Below are some records. Say how many of their lines contain the string "weight", and give nothing but the number.

Stored dataset items
────────────────

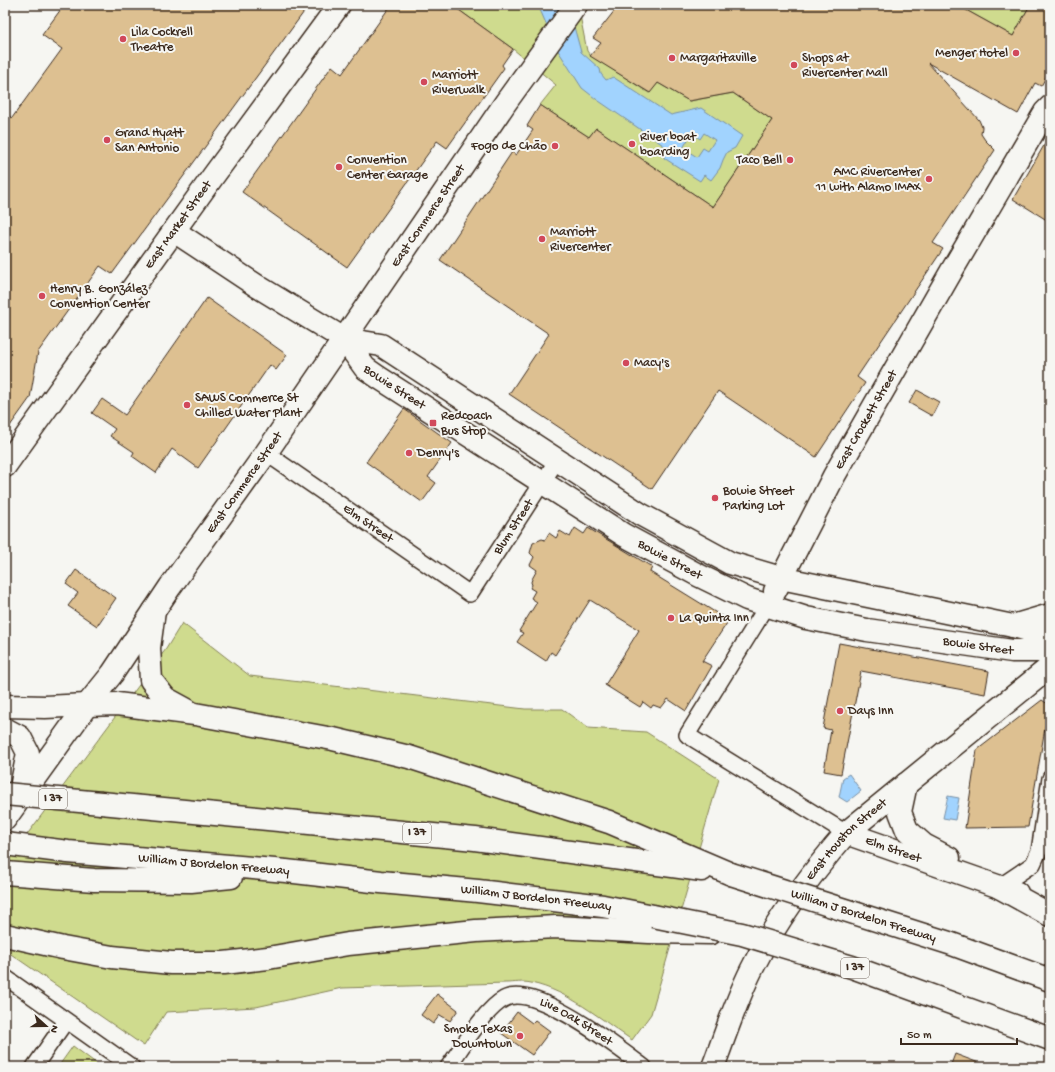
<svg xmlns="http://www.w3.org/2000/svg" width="1055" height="1072" font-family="'Gochi Hand',sans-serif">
<rect width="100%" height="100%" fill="#f6f6f2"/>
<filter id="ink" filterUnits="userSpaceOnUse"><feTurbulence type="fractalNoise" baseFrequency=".025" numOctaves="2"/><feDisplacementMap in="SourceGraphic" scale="8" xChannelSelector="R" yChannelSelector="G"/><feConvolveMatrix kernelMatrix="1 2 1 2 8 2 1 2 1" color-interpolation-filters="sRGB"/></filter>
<g filter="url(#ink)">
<!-- green -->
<g fill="#cfdb8e" stroke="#858256">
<polygon points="452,5 578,5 587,51 590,55 649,93 658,83 689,101 733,93 772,120 713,207 596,128 589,137 540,105 556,85 513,49"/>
<polygon points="957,5 1030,5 1013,36"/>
<path d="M182,623L250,676L525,709H562L588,728L646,732L719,779L651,1014L632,1040C600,1019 569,991 531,983C523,981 514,983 506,983L342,988L256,1007L166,1012L144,1046L5,950V864L166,649Z"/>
<polygon points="73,1046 101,1067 58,1067"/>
</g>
<!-- water -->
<g fill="#a1d3fe" stroke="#788fa4" fill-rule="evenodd">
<path d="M538,5H568L581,52L600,69L601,74L606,80L613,77L671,115L701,108L742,136L735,148L727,152L723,160L720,168L711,180L704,175L700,181L664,158L666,147L596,99L582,88L557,49ZM692,133L700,139L704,133L715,140L708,151L703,148L697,157L683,148Z"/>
<polygon points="849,774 861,791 847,802 839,797 843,778"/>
<polygon points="948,796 959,798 955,820 943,818"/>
</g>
<!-- building -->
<g fill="#ddc091" stroke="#3b2a1e">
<polygon points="64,5 309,5 112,274 100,266 38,352 30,398 5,433 5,113 12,118 62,49 42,35"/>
<polygon points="391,5 452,5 513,49 502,65 504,68 447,148 437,141 347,267 242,192 332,66 342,74"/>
<polygon points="619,5 957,5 1013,36 1030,5 1050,5 1050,70 1041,86 1035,83 1018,114 928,63 979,120 982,127 981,134 985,140 995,150 933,243 943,249 857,377 865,383 816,457 718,391 652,489 509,394 549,334 440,260 512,152 516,155 533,130 527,126 540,105 589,137 596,128 713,207 772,120 733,93 689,101 658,83 650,93 590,56 601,43 593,38"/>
<polygon points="1050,135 1050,222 1013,199"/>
<polygon points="207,298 287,355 276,370 270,365 198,468 172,449 156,473 132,456 134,452 110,436 115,429 92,413 102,399 125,415"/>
<polygon points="917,390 939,402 932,416 909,403"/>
<polygon points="404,409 452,443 428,477 436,483 422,502 366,462"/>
<polygon points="575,528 584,534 588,528 652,567 650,572 723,617 721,620 727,623 702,661 712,666 686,711 668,699 661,708 653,705 651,708 643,702 640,707 605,685 639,630 590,600 555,655 551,652 546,661 517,642 523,633 519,631 537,602 531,598 535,591 530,588 532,585 531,582 532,579 537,570 530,565 534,557 530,553 532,546 533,543 542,539 545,540 549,533 556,538 560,531 570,537"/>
<polygon points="76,570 116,598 97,626 68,606 78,593 66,584"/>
<polygon points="839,643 989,671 985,694 861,671 841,774 824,771 831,730 823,728"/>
<polygon points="1042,700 1049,705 1028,827 965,828 977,750"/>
<polygon points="437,994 458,1010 450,1021 440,1015 433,1024 421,1015"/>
<polygon points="517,1012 532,1023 535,1020 550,1031 532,1055 501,1033"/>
<polygon points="955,1054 987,1066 987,1067 950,1067"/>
</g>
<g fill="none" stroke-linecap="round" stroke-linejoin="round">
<!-- street casing -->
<g stroke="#3b2a1e" stroke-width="18">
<g id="street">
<path id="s1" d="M266,453L470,594L557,460"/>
<polyline points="767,606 687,735 846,833"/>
<polyline points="999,887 1033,864 1039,851 1050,778"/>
<polyline points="5,977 132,1067"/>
<polyline points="34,1067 66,1021"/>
<path id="s2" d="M448,1067C461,1049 485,1009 504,999C535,982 618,1048 644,1067"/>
</g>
</g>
<!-- secondary casing -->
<g stroke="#3b2a1e" stroke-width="25">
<g id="secondary">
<polyline points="174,231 257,286 344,339 381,345 640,514 730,563 781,578 1013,626 1035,632 1050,640"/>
<path id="s3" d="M344,339L365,368L378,377L624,535L698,575L747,599L806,618L867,630L1012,651H1050"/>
<path id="s4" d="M775,591L834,476L951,272L1045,112L1050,107"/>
<polyline points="1013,626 1050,615"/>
<polyline points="5,706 45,707 87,705"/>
<polyline points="906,784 900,812 907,830 924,845 949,858"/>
<path id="s5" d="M846,833L1017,893"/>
<path id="s6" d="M713,1067C726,1033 737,997 754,965C778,917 811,874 846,833L1050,667"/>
</g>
</g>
<!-- primary casing -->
<g stroke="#3b2a1e" stroke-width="25">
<g id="primary">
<path id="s7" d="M5,466L214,175L339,5"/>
<polyline points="5,729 20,737 28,753 20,792"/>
<path id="s8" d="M5,819L87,705L112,674L170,587L266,453L506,102L576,5"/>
</g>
</g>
<!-- highway casing -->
<g stroke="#3b2a1e" stroke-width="25">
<g id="highway">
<polyline points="154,611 149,648 151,680 165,698 187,710"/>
<polyline points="87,705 117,704 195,714 333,739 409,757 609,822 731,874"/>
<polyline points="101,803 475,839 702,870"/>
<path id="s9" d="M5,844L68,852L286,871L381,882L478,891L603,906L653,916"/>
<polyline points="5,873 94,880 191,881 231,877"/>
<polyline points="999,887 1050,915"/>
<polyline points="5,935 63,948 112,957 171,963 224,963 268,958 348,944 476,931 556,927 649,932 711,933"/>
</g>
</g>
<!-- street -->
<use href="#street" stroke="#f6f6f2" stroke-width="15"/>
<!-- secondary -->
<use href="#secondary" stroke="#f6f6f2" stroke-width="22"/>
<!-- primary -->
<use href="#primary" stroke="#f6f6f2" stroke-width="22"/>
<!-- highway -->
<use href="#highway" stroke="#f6f6f2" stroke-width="22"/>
<!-- highway-bridge casing -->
<g stroke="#3b2a1e" stroke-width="25" stroke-linecap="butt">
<g id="highway-bridge">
<polyline points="5,794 101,803"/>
<path id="s10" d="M731,874L949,943L1050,980"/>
<polyline points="653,916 742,934 852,967 1050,1039"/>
</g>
</g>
<!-- highway-bridge -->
<use href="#highway-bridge" stroke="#f6f6f2" stroke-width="22"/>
</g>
</g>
<!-- markers -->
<g fill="#d1495b" stroke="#f6f6f2" stroke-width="1.5">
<circle cx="123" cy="39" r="4"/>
<circle cx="1016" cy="53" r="4"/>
<circle cx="672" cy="58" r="4"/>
<circle cx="794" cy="65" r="4"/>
<circle cx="424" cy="82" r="4"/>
<circle cx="107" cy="140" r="4"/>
<circle cx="632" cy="144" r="4"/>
<circle cx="555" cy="146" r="4"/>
<circle cx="790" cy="160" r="4"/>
<circle cx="339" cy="167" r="4"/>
<circle cx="929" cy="179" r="4"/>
<circle cx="542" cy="239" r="4"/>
<circle cx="42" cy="296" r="4"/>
<circle cx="626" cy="363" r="4"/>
<circle cx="187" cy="405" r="4"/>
<rect x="429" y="419" width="8" height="8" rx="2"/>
<circle cx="409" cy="453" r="4"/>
<circle cx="715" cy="498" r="4"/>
<circle cx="671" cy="618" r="4"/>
<circle cx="840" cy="711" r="4"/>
<circle cx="520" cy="1036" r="4"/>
</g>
<g text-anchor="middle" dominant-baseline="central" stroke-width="4" stroke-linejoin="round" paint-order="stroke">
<!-- shield labels -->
<g fill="#f6f6f2" stroke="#73675e" stroke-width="1">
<rect x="39" y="789" width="28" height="20" rx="3"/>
<rect x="403" y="823" width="28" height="20" rx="3"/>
<rect x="841" y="958" width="28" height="20" rx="3"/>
</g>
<g font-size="12" font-weight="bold" fill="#3b2a1e">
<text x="53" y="799">I 37</text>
<text x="417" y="833">I 37</text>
<text x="855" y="968">I 37</text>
</g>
<!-- poi labels -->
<g font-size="13" fill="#3b2a1e" stroke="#f6f6f2" text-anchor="start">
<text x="131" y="32">Lila Cockrell<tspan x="131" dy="15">Theatre</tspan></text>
<text x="1008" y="53" text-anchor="end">Menger Hotel</text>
<text x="680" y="58">Margaritaville</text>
<text x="802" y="58">Shops at<tspan x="802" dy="15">Rivercenter Mall</tspan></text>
<text x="432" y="75">Marriott<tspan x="432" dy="15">Riverwalk</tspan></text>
<text x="115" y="133">Grand Hyatt<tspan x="115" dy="15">San Antonio</tspan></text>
<text x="640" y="137">River boat<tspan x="640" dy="15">boarding</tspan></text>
<text x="547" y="146" text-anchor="end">Fogo de Chão</text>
<text x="347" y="160">Convention<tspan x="347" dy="15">Center Garage</tspan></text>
<text x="782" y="160" text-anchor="end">Taco Bell</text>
<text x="921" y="172" text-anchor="end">AMC Rivercenter<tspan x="921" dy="15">11 with Alamo IMAX</tspan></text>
<text x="550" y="232">Marriott<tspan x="550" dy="15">Rivercenter</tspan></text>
<text x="50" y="289">Henry B. González<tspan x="50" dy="15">Convention Center</tspan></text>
<text x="634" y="363">Macy's</text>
<text x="195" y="398">SAWS Commerce St<tspan x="195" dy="15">Chilled Water Plant</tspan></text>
<text x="441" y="416">Redcoach<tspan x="441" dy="15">Bus Stop</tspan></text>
<text x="417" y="453">Denny's</text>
<text x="723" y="491">Bowie Street<tspan x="723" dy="15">Parking Lot</tspan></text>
<text x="679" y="618">La Quinta Inn</text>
<text x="848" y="711">Days Inn</text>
<text x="512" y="1029" text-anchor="end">Smoke Texas<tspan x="512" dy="15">Downtown</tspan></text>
</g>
<!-- street labels -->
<g font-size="13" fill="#3b2a1e" stroke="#f6f6f2">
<text stroke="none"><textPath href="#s8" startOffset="737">East Commerce Street</textPath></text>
<text stroke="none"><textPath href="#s7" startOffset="297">East Market Street</textPath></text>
<text stroke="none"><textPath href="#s3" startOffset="71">Bowie Street</textPath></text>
<text stroke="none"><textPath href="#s4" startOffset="194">East Crockett Street</textPath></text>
<text stroke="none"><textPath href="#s8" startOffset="413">East Commerce Street</textPath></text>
<text stroke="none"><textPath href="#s1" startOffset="124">Elm Street</textPath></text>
<text stroke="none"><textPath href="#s1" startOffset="328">Blum Street</textPath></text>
<text stroke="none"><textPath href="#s3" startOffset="396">Bowie Street</textPath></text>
<text stroke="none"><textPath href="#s3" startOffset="719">Bowie Street</textPath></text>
<text stroke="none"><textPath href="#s6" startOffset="267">East Houston Street</textPath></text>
<text stroke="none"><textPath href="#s5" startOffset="50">Elm Street</textPath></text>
<text stroke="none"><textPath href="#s9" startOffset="210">William J Bordelon Freeway</textPath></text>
<text stroke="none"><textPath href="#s9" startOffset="534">William J Bordelon Freeway</textPath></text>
<text stroke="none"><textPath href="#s10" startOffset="139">William J Bordelon Freeway</textPath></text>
<text stroke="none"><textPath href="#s2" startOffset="167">Live Oak Street</textPath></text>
</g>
</g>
<!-- margin -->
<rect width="1055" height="1072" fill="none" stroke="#f6f6f2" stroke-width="20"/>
<rect x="10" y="10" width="1035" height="1052" fill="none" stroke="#3b2a1e" stroke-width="1.5" filter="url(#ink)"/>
<!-- north arrow -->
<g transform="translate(46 1026) rotate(111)" stroke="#f6f6f2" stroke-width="3" paint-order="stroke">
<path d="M0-3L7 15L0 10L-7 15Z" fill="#3b2a1e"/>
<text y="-6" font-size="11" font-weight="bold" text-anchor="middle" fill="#3b2a1e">N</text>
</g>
<!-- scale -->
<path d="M901 1038v6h116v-6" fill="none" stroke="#3b2a1e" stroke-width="2"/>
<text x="907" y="1038" font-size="12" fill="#3b2a1e" stroke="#f6f6f2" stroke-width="3" paint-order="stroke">50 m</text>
</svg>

────────────────

- _WRITTEN REPLY_
2